— WHAT THE TASK REQUIRES —
Arrange every line in the following records as a single numbered list, omitting any blank lines.

— RECORDS FOR THE TASK —
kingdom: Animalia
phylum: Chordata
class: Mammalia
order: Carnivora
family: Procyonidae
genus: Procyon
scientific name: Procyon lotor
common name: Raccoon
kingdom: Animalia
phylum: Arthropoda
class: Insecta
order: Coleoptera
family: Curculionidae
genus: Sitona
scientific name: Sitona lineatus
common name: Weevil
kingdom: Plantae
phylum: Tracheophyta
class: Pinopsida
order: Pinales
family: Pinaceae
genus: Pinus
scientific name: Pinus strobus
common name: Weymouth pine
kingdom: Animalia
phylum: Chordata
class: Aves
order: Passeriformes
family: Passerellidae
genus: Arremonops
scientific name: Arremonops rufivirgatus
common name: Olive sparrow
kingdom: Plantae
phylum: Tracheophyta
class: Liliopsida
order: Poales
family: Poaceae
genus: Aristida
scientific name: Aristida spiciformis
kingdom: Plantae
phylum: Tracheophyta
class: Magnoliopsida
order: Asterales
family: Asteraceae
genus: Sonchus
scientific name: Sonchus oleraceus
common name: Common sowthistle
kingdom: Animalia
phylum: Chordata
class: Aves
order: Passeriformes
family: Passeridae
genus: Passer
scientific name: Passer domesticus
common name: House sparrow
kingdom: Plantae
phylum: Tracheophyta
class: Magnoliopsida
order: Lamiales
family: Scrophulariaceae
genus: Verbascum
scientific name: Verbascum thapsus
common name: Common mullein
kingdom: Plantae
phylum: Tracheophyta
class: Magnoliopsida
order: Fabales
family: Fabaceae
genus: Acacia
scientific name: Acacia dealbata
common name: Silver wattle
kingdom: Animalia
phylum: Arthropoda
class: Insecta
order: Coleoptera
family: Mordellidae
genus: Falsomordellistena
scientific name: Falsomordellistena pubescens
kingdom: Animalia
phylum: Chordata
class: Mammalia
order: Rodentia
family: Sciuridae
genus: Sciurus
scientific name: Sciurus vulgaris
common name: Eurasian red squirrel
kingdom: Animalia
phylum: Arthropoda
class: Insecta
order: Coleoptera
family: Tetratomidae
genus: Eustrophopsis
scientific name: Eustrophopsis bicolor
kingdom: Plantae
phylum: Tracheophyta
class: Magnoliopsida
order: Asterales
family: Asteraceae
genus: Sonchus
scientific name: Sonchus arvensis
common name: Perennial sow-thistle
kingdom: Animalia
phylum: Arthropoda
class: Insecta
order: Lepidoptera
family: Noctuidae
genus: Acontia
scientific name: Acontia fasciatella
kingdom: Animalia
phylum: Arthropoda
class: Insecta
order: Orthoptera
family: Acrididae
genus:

— OUTPUT OF THE EXERCISE —
1. kingdom: Animalia
2. phylum: Chordata
3. class: Mammalia
4. order: Carnivora
5. family: Procyonidae
6. genus: Procyon
7. scientific name: Procyon lotor
8. common name: Raccoon
9. kingdom: Animalia
10. phylum: Arthropoda
11. class: Insecta
12. order: Coleoptera
13. family: Curculionidae
14. genus: Sitona
15. scientific name: Sitona lineatus
16. common name: Weevil
17. kingdom: Plantae
18. phylum: Tracheophyta
19. class: Pinopsida
20. order: Pinales
21. family: Pinaceae
22. genus: Pinus
23. scientific name: Pinus strobus
24. common name: Weymouth pine
25. kingdom: Animalia
26. phylum: Chordata
27. class: Aves
28. order: Passeriformes
29. family: Passerellidae
30. genus: Arremonops
31. scientific name: Arremonops rufivirgatus
32. common name: Olive sparrow
33. kingdom: Plantae
34. phylum: Tracheophyta
35. class: Liliopsida
36. order: Poales
37. family: Poaceae
38. genus: Aristida
39. scientific name: Aristida spiciformis
40. kingdom: Plantae
41. phylum: Tracheophyta
42. class: Magnoliopsida
43. order: Asterales
44. family: Asteraceae
45. genus: Sonchus
46. scientific name: Sonchus oleraceus
47. common name: Common sowthistle
48. kingdom: Animalia
49. phylum: Chordata
50. class: Aves
51. order: Passeriformes
52. family: Passeridae
53. genus: Passer
54. scientific name: Passer domesticus
55. common name: House sparrow
56. kingdom: Plantae
57. phylum: Tracheophyta
58. class: Magnoliopsida
59. order: Lamiales
60. family: Scrophulariaceae
61. genus: Verbascum
62. scientific name: Verbascum thapsus
63. common name: Common mullein
64. kingdom: Plantae
65. phylum: Tracheophyta
66. class: Magnoliopsida
67. order: Fabales
68. family: Fabaceae
69. genus: Acacia
70. scientific name: Acacia dealbata
71. common name: Silver wattle
72. kingdom: Animalia
73. phylum: Arthropoda
74. class: Insecta
75. order: Coleoptera
76. family: Mordellidae
77. genus: Falsomordellistena
78. scientific name: Falsomordellistena pubescens
79. kingdom: Animalia
80. phylum: Chordata
81. class: Mammalia
82. order: Rodentia
83. family: Sciuridae
84. genus: Sciurus
85. scientific name: Sciurus vulgaris
86. common name: Eurasian red squirrel
87. kingdom: Animalia
88. phylum: Arthropoda
89. class: Insecta
90. order: Coleoptera
91. family: Tetratomidae
92. genus: Eustrophopsis
93. scientific name: Eustrophopsis bicolor
94. kingdom: Plantae
95. phylum: Tracheophyta
96. class: Magnoliopsida
97. order: Asterales
98. family: Asteraceae
99. genus: Sonchus
100. scientific name: Sonchus arvensis
101. common name: Perennial sow-thistle
102. kingdom: Animalia
103. phylum: Arthropoda
104. class: Insecta
105. order: Lepidoptera
106. family: Noctuidae
107. genus: Acontia
108. scientific name: Acontia fasciatella
109. kingdom: Animalia
110. phylum: Arthropoda
111. class: Insecta
112. order: Orthoptera
113. family: Acrididae
114. genus:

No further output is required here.